Recorded data:

· · · · ·

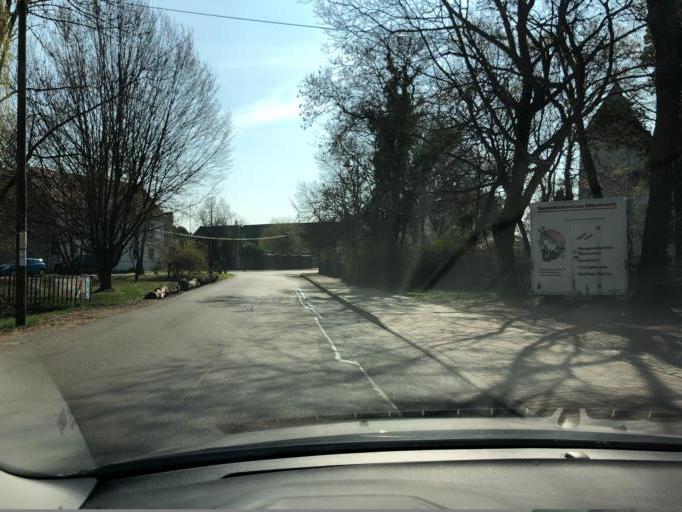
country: DE
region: Saxony
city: Rackwitz
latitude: 51.4219
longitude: 12.4211
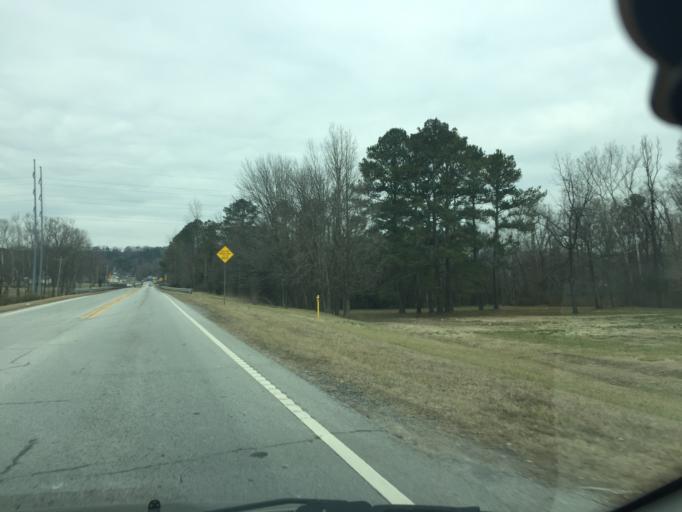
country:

· · · · ·

**WHAT THIS TASK INVOLVES:** Reproduce the material above line for line, without the pictures.

**EXERCISE RESPONSE:**
country: DE
region: Saxony
city: Rackwitz
latitude: 51.4219
longitude: 12.4211
country:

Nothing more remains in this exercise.